Kaisa Bonds Fall as Developer Criticizes New Farallon Debt Plan

  • Parts of restructuring proposal not commercially viable: Kaisa
  • Dollar notes continue slide to lowest level since October

Kaisa Group Holdings Ltd. bonds fell to the lowest since October after the firm poured cold water on a rival debt restructuring proposal from offshore creditors, making a resolution seem more distant and difficult.

Last week’s plan from investors led by Farallon Capital Management LLC will burden Kaisa with extra financing needs amid poor market conditions, the Chinese developer said in a filing to the Hong Kong stock exchange.
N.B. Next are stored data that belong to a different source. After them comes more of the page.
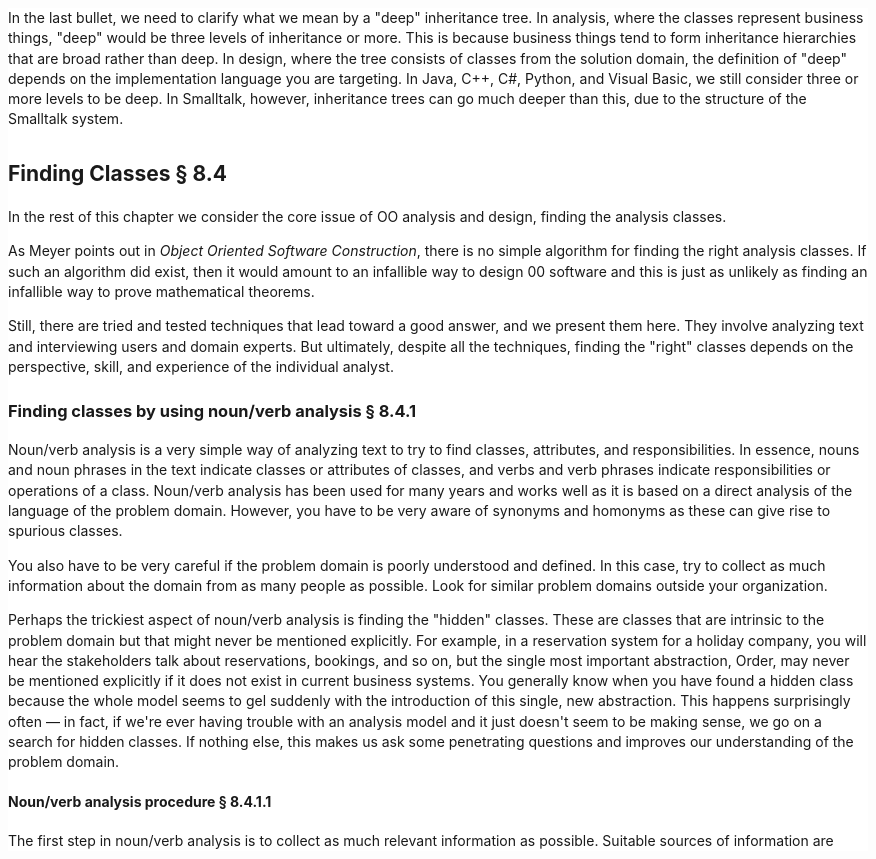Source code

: 
In the last bullet, we need to clarify what we mean by a "deep" inheritance tree. In analysis, where the classes represent business things, "deep" would be three levels of inheritance or more. This is because business things tend to form inheritance hierarchies that are broad rather than deep.
In design, where the tree consists of classes from the solution domain, the definition of "deep" depends on the implementation language you are targeting. In Java, C++, C#, Python, and Visual Basic, we still consider three or more levels to be deep. In Smalltalk, however, inheritance trees can go much deeper than this, due to the structure of the Smalltalk system.


## Finding Classes &sect; 8.4


In the rest of this chapter we consider the core issue of OO analysis and design, finding the analysis classes.

As Meyer points out in *Object Oriented Software Construction*, there is no simple algorithm for finding the right analysis classes. If such an algorithm did exist, then it would amount to an infallible way to design 00 software and this is just as unlikely as finding an infallible way to prove mathematical theorems.

Still, there are tried and tested techniques that lead toward a good answer, and we present them here. They involve analyzing text and interviewing users and domain experts. But ultimately, despite all the techniques, finding the "right" classes depends on the perspective, skill, and experience of the individual analyst.

### Finding classes by using noun/verb analysis &sect; 8.4.1


Noun/verb analysis is a very simple way of analyzing text to try to find classes, attributes, and responsibilities. In essence, nouns and noun phrases in the text indicate classes or attributes of classes, and verbs and verb phrases indicate responsibilities or operations of a class. Noun/verb analysis has been used for many years and works well as it is based on a direct analysis of the language of the problem domain. However, you have to be very aware of synonyms and homonyms as these can give rise to spurious classes.

You also have to be very careful if the problem domain is poorly understood and defined. In this case, try to collect as much information about the domain from as many people as possible. Look for similar problem domains outside your organization.

Perhaps the trickiest aspect of noun/verb analysis is finding the "hidden" classes. These are classes that are intrinsic to the problem domain but that might never be mentioned explicitly. For example, in a reservation system for a holiday company, you will hear the stakeholders talk about reservations, bookings, and so on, but the single most important abstraction, Order, may never be mentioned explicitly if it does not exist in current business systems. You generally know when you have found a hidden class because the whole model seems to gel suddenly with the introduction of this single, new abstraction. This happens surprisingly often — in fact, if we're ever having trouble with an analysis model and it just doesn't seem to be making sense, we go on a search for hidden classes. If nothing else, this makes us ask some penetrating questions and improves our understanding of the problem domain.

#### Noun/verb analysis procedure &sect; 8.4.1.1

The first step in noun/verb analysis is to collect as much relevant information as possible. Suitable sources of information are 
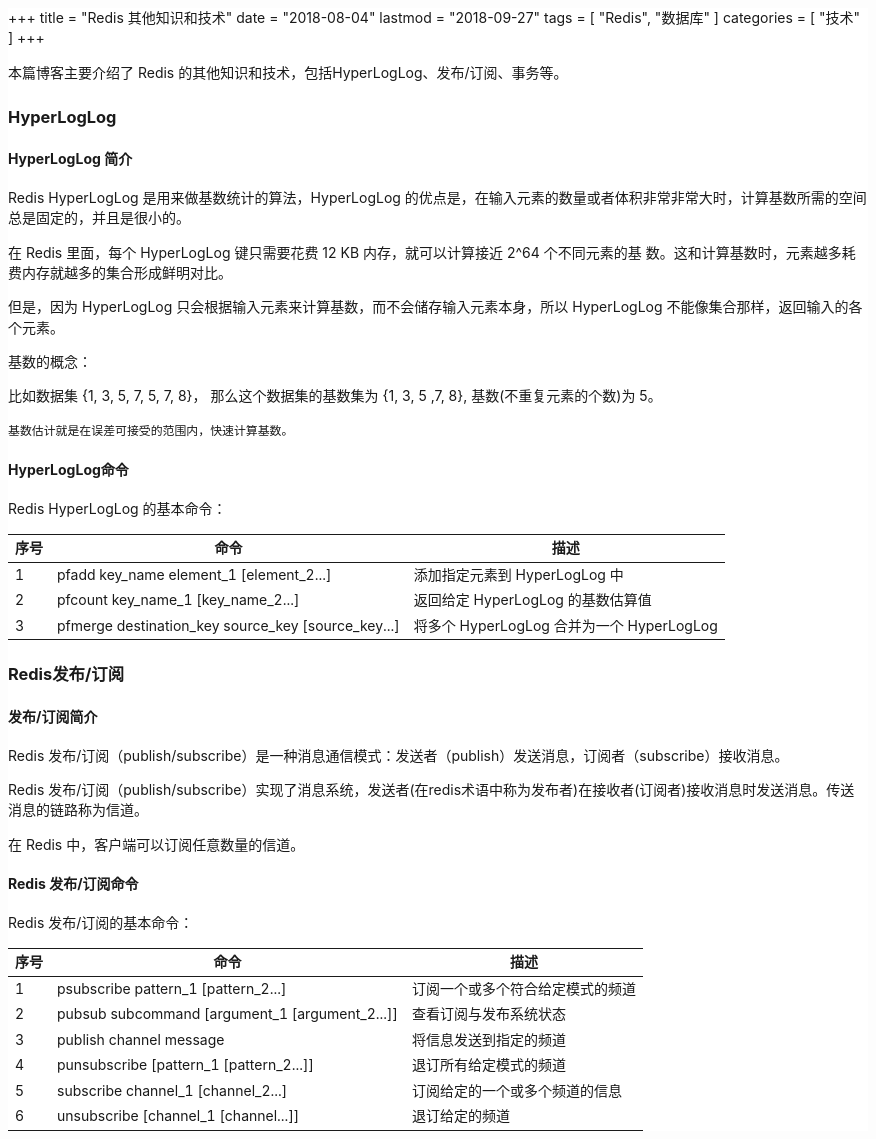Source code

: +++
title = "Redis 其他知识和技术"
date = "2018-08-04"
lastmod = "2018-09-27"
tags = [
    "Redis",
    "数据库"
]
categories = [
    "技术"
]
+++

本篇博客主要介绍了 Redis 的其他知识和技术，包括HyperLogLog、发布/订阅、事务等。



### HyperLogLog

#### HyperLogLog 简介

Redis HyperLogLog 是用来做基数统计的算法，HyperLogLog 的优点是，在输入元素的数量或者体积非常非常大时，计算基数所需的空间总是固定的，并且是很小的。

在 Redis 里面，每个 HyperLogLog 键只需要花费 12 KB 内存，就可以计算接近 2^64 个不同元素的基 数。这和计算基数时，元素越多耗费内存就越多的集合形成鲜明对比。

但是，因为 HyperLogLog 只会根据输入元素来计算基数，而不会储存输入元素本身，所以 HyperLogLog 不能像集合那样，返回输入的各个元素。

基数的概念：

比如数据集 {1, 3, 5, 7, 5, 7, 8}， 那么这个数据集的基数集为 {1, 3, 5 ,7, 8}, 基数(不重复元素的个数)为 5。

`基数估计就是在误差可接受的范围内，快速计算基数。`

#### HyperLogLog命令

Redis HyperLogLog 的基本命令：

序号 | 命令 | 描述
---|---|---
1  | pfadd key_name element_1 [element_2...] | 添加指定元素到 HyperLogLog 中
2  | pfcount key_name_1 [key_name_2...] | 返回给定 HyperLogLog 的基数估算值
3  | pfmerge destination_key source_key [source_key...] | 将多个 HyperLogLog 合并为一个 HyperLogLog

### Redis发布/订阅

#### 发布/订阅简介

Redis 发布/订阅（publish/subscribe）是一种消息通信模式：发送者（publish）发送消息，订阅者（subscribe）接收消息。

Redis 发布/订阅（publish/subscribe）实现了消息系统，发送者(在redis术语中称为发布者)在接收者(订阅者)接收消息时发送消息。传送消息的链路称为信道。

在 Redis 中，客户端可以订阅任意数量的信道。

#### Redis 发布/订阅命令

Redis 发布/订阅的基本命令：

序号 | 命令|描述
---|---|---
1  | psubscribe pattern_1 [pattern_2...] | 订阅一个或多个符合给定模式的频道
2  | pubsub subcommand [argument_1 [argument_2...]] | 查看订阅与发布系统状态
3  | publish channel message | 将信息发送到指定的频道
4  | punsubscribe [pattern_1 [pattern_2...]] | 退订所有给定模式的频道
5  | subscribe channel_1 [channel_2...] | 订阅给定的一个或多个频道的信息
6  | unsubscribe [channel_1 [channel...]] | 退订给定的频道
Kaisa’s $800 million of 8.875 percent notes due March 2018 dropped 2 cents to 63.57 cents on the dollar as of 9:31 a.m. in Hong Kong, the lowest since Oct. 30, according to Bloomberg-compiled prices.

“Based on a preliminary assessment of the terms, the board believes that the alternative proposal will put undue pressure on the company to seek additional financing which is not commercially viable in the current environment,” Kaisa said. “The company will continue to explore options in the interest of the stakeholders.”

The response is set to prolong a two-month spat between Kaisa and the San Francisco-based hedge fund, as the developer persuades offshore bondholders to sign up to its own plan by Feb. 7. Farallon and BFAM Partners submitted a counter-proposal to Kaisa on Jan. 14 after the developer rebuffed the investors’ first rescue plan in November as “questionable” and said it wouldn’t pass regulatory hurdles.

Bond Slide

Kaisa said it still favors its own plan to reorganize some $2.45 billion of notes with foreign bondholders as the terms have been extensively negotiated and “broadly supported” by the market. The company’s $500 million of 10.25 percent 2020 notes fell 0.15 cents to 63.36 cents.

Farallon’s proposal last week offered bondholders an 87 percent recovery value versus 75 percent from Kaisa’s proposal. It also offers them some cash coupon in the first year and requires lenders and shareholders including chairman Kwok Ying Shing to subscribe to $200 million of eight-year zero-coupon junior bonds.

“The counter proposal requires a $200 million cash injection by the chairman and existing shareholders,” said Cheong Yin Chin, a credit analyst in Singapore at CreditSights Inc. “I doubt he is willing to pump in more money.”

The developer’s own plan offers bondholders and lenders a consent fee of 0.5 percent to 1 percent of holdings to support its plan, it said in a Jan. 10 filing. The company defaulted on its dollar securities early last year amid a corruption probe, the first Chinese developer to renege on offshore repayments.

Kaisa’s offshore notes and HK$1.4 billion ($179 million) of loan facilities from HSBC Holdings Plc and Industrial & Commercial Bank of China Asia Ltd. are among more than $10 billion of debt disclosed by the company at the end of June. The developer plans to exchange its existing notes into new bonds that mature in four to six years and pay a coupon in kind in the first year, with a combination of cash and kind thereafter.